Microsoft Buys Ad Firm for $6 Billion
bain writes "The BBC is reporting that Microsoft has agreed to buy the digital marketing firm Aquantive, in what will be its biggest ever acquisition. The software giant spent almost $6 billion acquiring the agency, in its first bid to tackle the online advertising market. 'The deal is expected to be completed in the first half of 2008, subject to regulation. Microsoft said the expensive price tag was worth it to access the complementary technology of Aquantive. The firm will continue to operate from Seattle as part of Microsoft's online operations, and will help the software giant broaden the scope of services its MSN consumer internet unit can offer. Microsoft is the latest technology firm to pounce on the shrinking independent online advertising sector.'"
Just so you see that was a bargain for Google to acquire Doubleclick for that amount, and how much Microsoft was yearning for acquiring an advertising company, in order to better compete with Google on other fronts (instead of letting the real battle go to the "software as a service" front).
Good move for Google, they paid half the price for a better known entity.
You are being MICROattacked, from various angles, in a SOFT manner.
Sorta suprised you would need to block an advertising firm just because MS bought them. Would think most ad firms would already be blocked as a matter of course
I find it amusing, according to MS and others, that Google "overpaid" for Double-Click...#1 in the market. Not to mention the cries from Redmond of monopoly. However now, MS dishes out nearly twice the amount for the #2 in the market. Oh the irony. Google schools MS again.
I find it amusing, according to MS and others, that Google "overpaid" for Double-Click...#1 in the market. Not to mention the cries from Redmond of monopoly. However now, MS dishes out nearly twice the amount for the #2 in the market. Oh the irony. Google schools MS again.
That, and this is what I find interesting. Kmart bought Sears for $11 billion. Sears has been around for a number of years. They are known for their kenmore (albeit rebranded) and craftsman product lines. They have real inventory, real stores, and real employees. Chrysler was recently sold for 7.4 billion. Well, 80% of it, but I'm talking ballpark figures here.

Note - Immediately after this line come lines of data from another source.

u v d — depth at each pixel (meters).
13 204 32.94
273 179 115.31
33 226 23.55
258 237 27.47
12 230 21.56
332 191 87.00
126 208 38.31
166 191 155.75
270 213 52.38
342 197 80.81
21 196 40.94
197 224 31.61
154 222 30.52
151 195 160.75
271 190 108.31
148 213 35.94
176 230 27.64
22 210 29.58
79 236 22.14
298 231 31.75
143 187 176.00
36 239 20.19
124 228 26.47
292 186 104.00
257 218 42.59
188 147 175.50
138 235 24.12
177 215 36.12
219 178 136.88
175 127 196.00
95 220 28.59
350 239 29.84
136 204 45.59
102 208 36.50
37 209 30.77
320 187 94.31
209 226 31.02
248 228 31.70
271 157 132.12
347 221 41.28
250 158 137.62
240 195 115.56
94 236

Today, MS buys Aquantive. I've never heard of them before now. I would imagine this amounts to a database and some office space and maybe a website or something.
I saw a headline the other day where the kid who made facebook (just a website), refused to sell for $2billion.

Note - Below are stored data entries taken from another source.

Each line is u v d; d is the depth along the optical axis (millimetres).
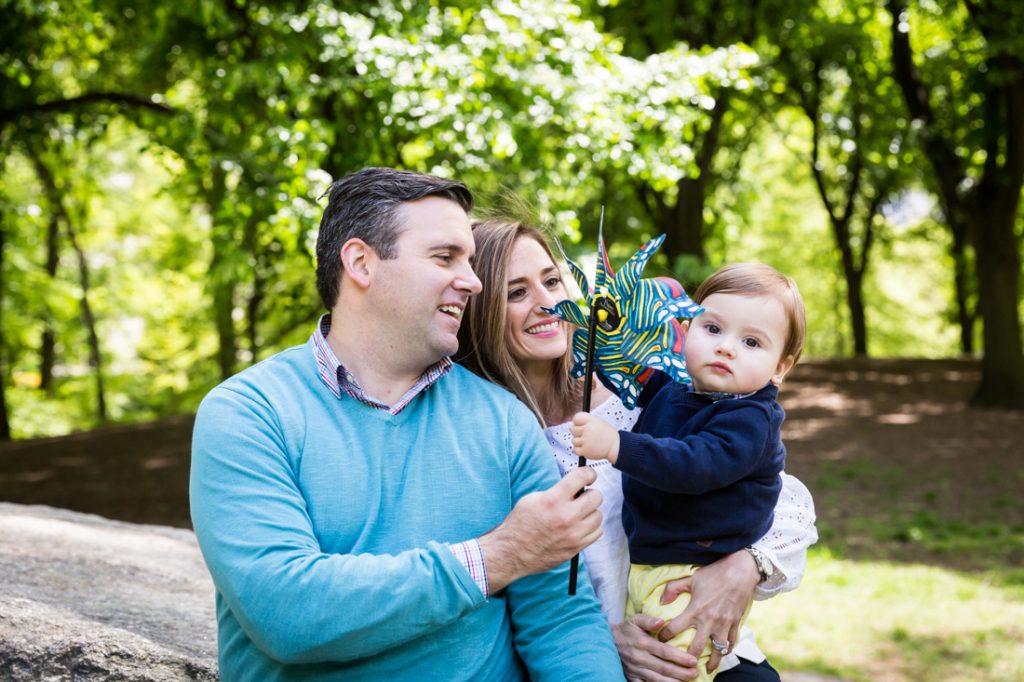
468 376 2055
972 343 20984
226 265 7148
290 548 1694
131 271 22094
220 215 6969
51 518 3830
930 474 9852
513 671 1936
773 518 2176
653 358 1985
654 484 1939
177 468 11562
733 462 1978
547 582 1930
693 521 2055
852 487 9516
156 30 8922
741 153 17953
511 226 2340
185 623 2650
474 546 1754
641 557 2115
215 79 7219
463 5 7344
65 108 9758
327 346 1920
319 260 1993
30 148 11172
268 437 1794
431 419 1936
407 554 1715
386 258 1890
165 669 2293
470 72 6520
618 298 1994
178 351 21625
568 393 2412
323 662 1771
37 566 2961
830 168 20688
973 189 12836
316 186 6512
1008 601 6523
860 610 6441
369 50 6492
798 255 25953
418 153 7629
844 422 12398
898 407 13234
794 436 11742
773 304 2098
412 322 1896
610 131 6762
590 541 1791
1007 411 12555
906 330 28531
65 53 11516
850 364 17422
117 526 3881
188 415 15961
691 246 13922
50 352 22094
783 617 6355
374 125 7293
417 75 6559
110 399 22922
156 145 8781
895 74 12836
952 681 5348
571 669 1868
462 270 1938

To me, this seems overinflated. I guess that your ROI on "real" things like sears and chrysler dwarfs databases and websites.
I guess this makes sense when you think that we are in the information/service age and we have left the industrial age, but this still seems a bit strange.
See, here's the thing. Real Things are really hard to make. Research, development, testing, certification, more testing, marketing, shipping, storing, selling, and maybe even shipping one more time make for a lot of money invested to not a lot of return, considering all the effort that goes into them. Sure, you might say that Sears makes a lot of Real Things and has a lot of Real Assets and employs a lot of Real People, but at the end of the day, are its profits in line with the amount of money invested to do all this Real Stuff?
For an investor, your ROI in Google is higher (now) than Sears because Google doesn't have as much Real Whatever to build and maintain. Sears does. Are the amounts of money pouring into these databases and websites inflated right now? Yeah, probably. But the returns are at least theoretically there. The same thing happened with railroads and electricity around the turn of the century, but these things are now so legacy and so embedded that they've become nothing but commodities.
The web is essentially the boomtown of the 21st century, like all the other industries (manufacturing or service) that have passed into the sphere of commodity. After information has -- and it will, I think, someday -- become a commodity, we'll find something else to form another speculative bubble around with a high ROI. It's the way of things. Today is no different from yesterday. The numbers just look bigger now.
What is is all that is. Isn't that obvious?